Contra un oscuro pensamiento presidencial

Felipe de J. Monroy*

Primero, sólo un canalla podría mofarse de una expresión tan transparente y hasta cándida como la que dijo el presidente López Obrador sobre su deseo de traspasar la historia de México como un parteaguas refundacional. Al menos en ello ha sido constante y en su mente el país que él lidera no puede parecerse al país previo a su regencia. Para él y quizá para muchos mexicanos aún, la ‘transformación’ no es un eslogan, es un imperativo.

Y, si el anhelo de transformación es respetable, la ejecución de la misma al frente de la administración federal es debatible. Además, no sólo es válido cuestionar la eficiencia y la calidad moral de los funcionarios públicos, es indispensable. Así se ha hecho en el pasado con otros mandatarios y la democracia participativa exige que se continúe haciendo ahora y en el futuro.

Por ello, parece que hay un cambio sustancial en el tradicional fraseo utilizado por López Obrador que lo conecta -al menos semióticamente- con sus antecesores. En 2018, esta misma frase era usada en positivo: «Quiero ser de los mejores presidentes de la historia de México»; ahora, la expresión parece tener menos bríos: «No quiero pasar a la historia como un presidente mediocre».

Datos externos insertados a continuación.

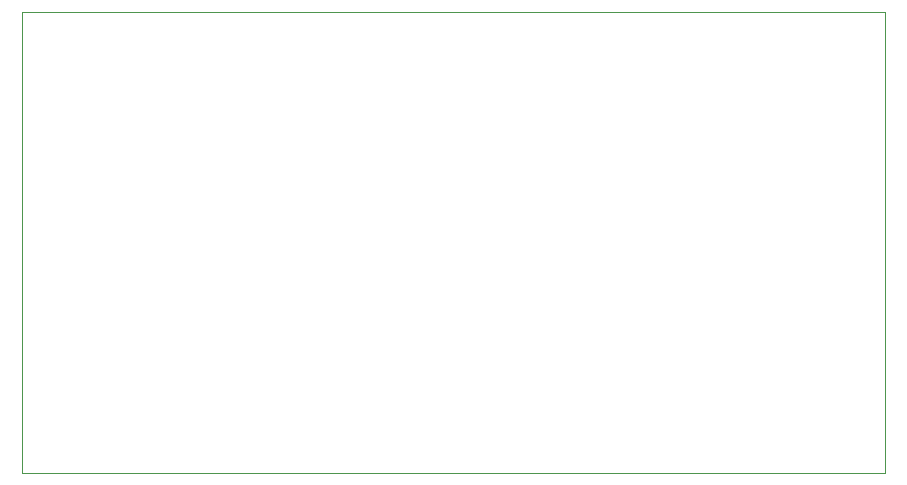
<source format=gko>
G75*
%MOIN*%
%OFA0B0*%
%FSLAX25Y25*%
%IPPOS*%
%LPD*%
%AMOC8*
5,1,8,0,0,1.08239X$1,22.5*
%
%ADD10C,0.00492*%
D10*
X0003676Y0024473D02*
X0291078Y0024473D01*
X0291078Y0178017D01*
X0003676Y0178017D01*
X0003676Y0024473D01*
M02*

</source>
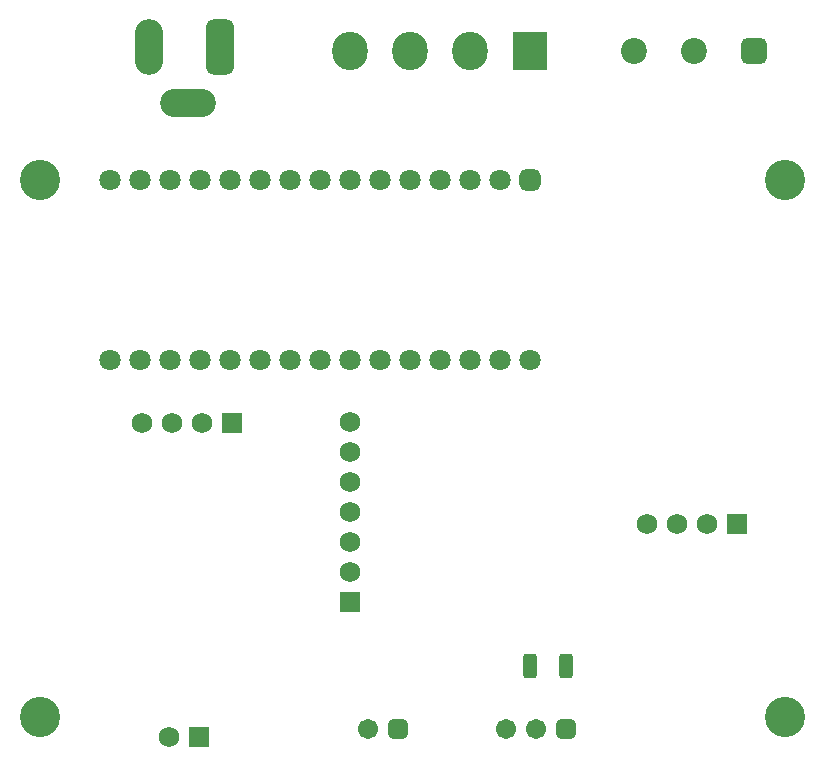
<source format=gts>
G04*
G04 #@! TF.GenerationSoftware,Altium Limited,Altium Designer,21.3.2 (30)*
G04*
G04 Layer_Color=8388736*
%FSTAX24Y24*%
%MOIN*%
G70*
G04*
G04 #@! TF.SameCoordinates,655743E2-E340-4FCB-8EBE-1CC431C952CD*
G04*
G04*
G04 #@! TF.FilePolarity,Negative*
G04*
G01*
G75*
G04:AMPARAMS|DCode=16|XSize=82.8mil|YSize=47.4mil|CornerRadius=13.8mil|HoleSize=0mil|Usage=FLASHONLY|Rotation=90.000|XOffset=0mil|YOffset=0mil|HoleType=Round|Shape=RoundedRectangle|*
%AMROUNDEDRECTD16*
21,1,0.0828,0.0197,0,0,90.0*
21,1,0.0551,0.0474,0,0,90.0*
1,1,0.0277,0.0098,0.0276*
1,1,0.0277,0.0098,-0.0276*
1,1,0.0277,-0.0098,-0.0276*
1,1,0.0277,-0.0098,0.0276*
%
%ADD16ROUNDEDRECTD16*%
%ADD17C,0.0680*%
%ADD18R,0.0680X0.0680*%
%ADD19C,0.0710*%
G04:AMPARAMS|DCode=20|XSize=67.1mil|YSize=67.1mil|CornerRadius=18.8mil|HoleSize=0mil|Usage=FLASHONLY|Rotation=180.000|XOffset=0mil|YOffset=0mil|HoleType=Round|Shape=RoundedRectangle|*
%AMROUNDEDRECTD20*
21,1,0.0671,0.0295,0,0,180.0*
21,1,0.0295,0.0671,0,0,180.0*
1,1,0.0375,-0.0148,0.0148*
1,1,0.0375,0.0148,0.0148*
1,1,0.0375,0.0148,-0.0148*
1,1,0.0375,-0.0148,-0.0148*
%
%ADD20ROUNDEDRECTD20*%
%ADD21C,0.0866*%
G04:AMPARAMS|DCode=22|XSize=86.6mil|YSize=86.6mil|CornerRadius=21.7mil|HoleSize=0mil|Usage=FLASHONLY|Rotation=180.000|XOffset=0mil|YOffset=0mil|HoleType=Round|Shape=RoundedRectangle|*
%AMROUNDEDRECTD22*
21,1,0.0866,0.0433,0,0,180.0*
21,1,0.0433,0.0866,0,0,180.0*
1,1,0.0433,-0.0217,0.0217*
1,1,0.0433,0.0217,0.0217*
1,1,0.0433,0.0217,-0.0217*
1,1,0.0433,-0.0217,-0.0217*
%
%ADD22ROUNDEDRECTD22*%
%ADD23C,0.1340*%
%ADD24C,0.0671*%
G04:AMPARAMS|DCode=25|XSize=71mil|YSize=71mil|CornerRadius=19.7mil|HoleSize=0mil|Usage=FLASHONLY|Rotation=270.000|XOffset=0mil|YOffset=0mil|HoleType=Round|Shape=RoundedRectangle|*
%AMROUNDEDRECTD25*
21,1,0.0710,0.0315,0,0,270.0*
21,1,0.0315,0.0710,0,0,270.0*
1,1,0.0395,-0.0157,-0.0157*
1,1,0.0395,-0.0157,0.0157*
1,1,0.0395,0.0157,0.0157*
1,1,0.0395,0.0157,-0.0157*
%
%ADD25ROUNDEDRECTD25*%
%ADD26R,0.0680X0.0680*%
%ADD27O,0.1180X0.1280*%
%ADD28R,0.1180X0.1280*%
%ADD29O,0.0946X0.1852*%
%ADD30O,0.1852X0.0946*%
G04:AMPARAMS|DCode=31|XSize=94.6mil|YSize=185.2mil|CornerRadius=25.7mil|HoleSize=0mil|Usage=FLASHONLY|Rotation=0.000|XOffset=0mil|YOffset=0mil|HoleType=Round|Shape=RoundedRectangle|*
%AMROUNDEDRECTD31*
21,1,0.0946,0.1339,0,0,0.0*
21,1,0.0433,0.1852,0,0,0.0*
1,1,0.0513,0.0217,-0.0669*
1,1,0.0513,-0.0217,-0.0669*
1,1,0.0513,-0.0217,0.0669*
1,1,0.0513,0.0217,0.0669*
%
%ADD31ROUNDEDRECTD31*%
D16*
X04255Y01795D02*
D03*
X04133D02*
D03*
D17*
X03535Y0211D02*
D03*
X04723Y0227D02*
D03*
X04623D02*
D03*
X04523D02*
D03*
X0293Y0156D02*
D03*
X0304Y02605D02*
D03*
X0294D02*
D03*
X0284D02*
D03*
X03535Y0221D02*
D03*
Y0231D02*
D03*
Y0241D02*
D03*
Y0251D02*
D03*
Y0261D02*
D03*
D18*
X0314Y02605D02*
D03*
X04823Y0227D02*
D03*
X0303Y0156D02*
D03*
D19*
X03835Y02815D02*
D03*
X03935D02*
D03*
X03735D02*
D03*
X03635D02*
D03*
X03535D02*
D03*
X03435D02*
D03*
X03335D02*
D03*
X03235D02*
D03*
X03135D02*
D03*
X03035D02*
D03*
X02935D02*
D03*
X02835D02*
D03*
X02735D02*
D03*
Y03415D02*
D03*
X02835D02*
D03*
X02935D02*
D03*
X03035D02*
D03*
X03135D02*
D03*
X03235D02*
D03*
X03335D02*
D03*
X03435D02*
D03*
X03535D02*
D03*
X03635D02*
D03*
X03735D02*
D03*
X03835D02*
D03*
X03935D02*
D03*
X04035D02*
D03*
Y02815D02*
D03*
X04135D02*
D03*
D20*
X04255Y015856D02*
D03*
X03695Y01585D02*
D03*
D21*
X0468Y03845D02*
D03*
X0448D02*
D03*
D22*
X0488D02*
D03*
D23*
X04985Y03415D02*
D03*
X025D02*
D03*
Y01625D02*
D03*
X04985D02*
D03*
D24*
X04155Y015856D02*
D03*
X04055D02*
D03*
X03595Y01585D02*
D03*
D25*
X04135Y03415D02*
D03*
D26*
X03535Y0201D02*
D03*
D27*
X03935Y03845D02*
D03*
X037349Y038449D02*
D03*
X035346Y038446D02*
D03*
D28*
X04135Y03845D02*
D03*
D29*
X02865Y0386D02*
D03*
D30*
X02993Y03673D02*
D03*
D31*
X031012Y0386D02*
D03*
M02*

</source>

Parece insignificante el cambio, pero en política, como diría Jesús Reyes-Heroles, «la forma es fondo»; porque si entre la expectativa y el denuedo vive el esfuerzo; entre el anhelo y la angustia acecha la incertidumbre. La segunda expresión de López Obrador tiene entre cada palabra un pequeño gramo de temor ante la posibilidad de fallar. Fallar, no por no haberlo intentado, sino por quedar a mitad del camino. Ese oscuro pensamiento ha cruzado por la cabeza del presidente y no es cosa menor.

‘Mediocre’ es una palabra dura y cruel; pero su etimología es más benevolente. Algunos filólogos con alma de poetas afirman que procede de las raíces griegas ‘mesos’ y ‘ocris’. La primera se refiere a la ‘mitad’ y la segunda es un arcaísmo con el que se describiría una montaña escarpada y de difícil acceso a su cumbre. Mediocre, por tanto, sería el que intenta vencer la cima pero se queda a la mitad. La intención original se diluye y la desconfianza opaca el anhelo. La mediocridad, por tanto, habita en ese indefinible estado de insatisfacción e incertidumbre. En el camino cambia el peso de la luz, pasa de brillante y donairosa, a melancólica y nebulosa; el miedo transforma el anhelo en ilusión y la esperanza en desvarío. Incertidumbre e insatisfacción son oscuras fuerzas que pueden ensombrecer los más nobles y puros anhelos; pueden cambiar la reciedumbre por resistencia; y, lo peor: confundir la meta por destino.  En todo caso, el temor a ser calificado por la historia es una pesada lápida de supuestos que impide caminar y es un problema serio cuando la vida gira alrededor de ese obsesivo y oscuro pensamiento. Lo explicó así Julio Torri en ‘Xenias’ sobre cierto sujeto que escribía obstinadamente con un sólo objetivo en mente: «Cuando muera -decía- se dirá que fui un genio, que puede escribir sobre todas las cosas. Se me citará como a Goethe mismo, a propósito de todos los asuntos». Torri remata la fábula: «Sin embargo, en sus funerales -que no fueron por cierto un brillante éxito social- nadie lo comparó con Goethe. Hay además en su epitafio dos faltas de ortografía».

¿Cómo nos habrá de tratar la historia? No lo sabemos pero es una cruel pregunta para nuestra efímera y débil condición humana. Aquello es tristemente incontrolable. Lo que sí está en nuestras manos, si acaso, es lo que el poeta intuye en aquel verso: «Se hace camino al andar». No hay otra respuesta frente a la montaña escarpada: andar, hasta donde humanamente se pueda. Despreocupémonos del destino, esforcémonos por llegar a cada meta y dejemos que la historia juzgue si lo realizado fue o no extraordinario.